Simensen’s idea, presented at a materials technology conference in San Diego this week, is thus: after the planes impacted the WTC towers, tons of molten aluminum ran down into the floors below the impact sites, mingling with several hundred liters of water from the buildings’ fire sprinkler systems. This mix of aluminum and water is known to cause a chemical reaction that can not only boost temperatures but also put off combustible hydrogen in the process. Basically, it’s a recipe for a really hot explosion.

The official 9/11 report assigns blame for the collapsing towers to the steel structural beams at the building’s core. Basically, it says that these beams became super-heated by the jet fuel inferno created by the impacting aircraft, and that in turn caused the structures to fail.
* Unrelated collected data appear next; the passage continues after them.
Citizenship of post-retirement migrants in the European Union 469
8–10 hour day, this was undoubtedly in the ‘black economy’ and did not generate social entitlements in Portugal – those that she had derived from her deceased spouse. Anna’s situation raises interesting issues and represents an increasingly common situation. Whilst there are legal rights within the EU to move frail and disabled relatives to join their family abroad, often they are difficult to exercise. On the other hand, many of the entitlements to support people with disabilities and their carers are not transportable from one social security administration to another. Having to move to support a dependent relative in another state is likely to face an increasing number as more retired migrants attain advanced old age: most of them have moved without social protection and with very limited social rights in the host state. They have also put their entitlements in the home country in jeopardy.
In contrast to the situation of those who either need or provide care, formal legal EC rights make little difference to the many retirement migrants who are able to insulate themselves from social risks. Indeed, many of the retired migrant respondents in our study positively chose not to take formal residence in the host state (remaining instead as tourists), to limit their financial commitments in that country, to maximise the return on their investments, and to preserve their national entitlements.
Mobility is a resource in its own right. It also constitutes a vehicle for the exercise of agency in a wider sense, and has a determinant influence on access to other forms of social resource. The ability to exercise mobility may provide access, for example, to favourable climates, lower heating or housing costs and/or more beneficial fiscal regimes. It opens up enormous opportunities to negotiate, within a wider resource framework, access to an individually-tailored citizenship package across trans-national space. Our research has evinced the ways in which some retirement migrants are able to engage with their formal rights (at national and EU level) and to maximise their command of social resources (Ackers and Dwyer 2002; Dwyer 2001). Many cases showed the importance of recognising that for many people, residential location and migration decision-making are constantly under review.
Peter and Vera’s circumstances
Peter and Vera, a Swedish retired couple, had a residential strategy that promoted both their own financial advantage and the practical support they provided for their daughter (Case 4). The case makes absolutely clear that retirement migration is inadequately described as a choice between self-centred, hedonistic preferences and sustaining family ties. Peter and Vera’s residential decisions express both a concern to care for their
But Simensen’s explanation is intriguing. It doesn’t dismiss the official report, but simply claims that it doesn’t tell the whole story. He says the aluminum industry has recorded more than 250 water-aluminum explosions since 1980, and that at one point aluminum maker Alcoa did an experiment involving just 44 pounds of molten aluminum and 20 liters of water (along with a small quantity of rust, which exacerbates the reaction). The resulting explosion destroyed the lab and left a 100-foot crater, he says.

That was under controlled conditions, but extrapolate that to the uncontrolled conditions inside the WTC towers just after the attacks. Jet fuselages contain roughly 33 tons aluminum alloy that melts at roughly 1,220 degrees, Simensen says, turning to a water-like liquid at nearly 1,400 degrees. When the aircraft hit, they exploded and were immediately trapped between floors where debris like plaster quickly melted around them, creating a kind of insulated oven that would push temperatures well north of aluminum’s melting point.

That melted aluminum would then have run down to lower floors, where sprinkler systems were pumping water onto the floors. Once mixed, water and aluminum would’ve immediately reacted, boosting temperatures to up to 2,700 degrees and putting off explosive hydrogen. Thus, just as the steel supports were weakening as a result of the spiking temperatures, the hydrogen blasts would’ve been strong enough and hot enough to blow out a section of the building. That confluence of factors could have easily led to the “pancaking” of the floors above that eventually brought the buildings to their horrifying ends.

Knowing next to nothing about aluminum-water reactions, we’re not out to endorse Simensen’s theory. But it does address some loose ends, like the appearance of explosions from inside the buildings as they began their final collapses. The half hour to 45 minutes that such an aluminum meltdown would require also is roughly consistent with the time elapsed between the impacts and the collapses, Simensen says (once again, we’re not endorsing said math, just reporting what he said).

At this point we’ll never really know what happened. All the same, it’s an interesting bit of chemistry to think about.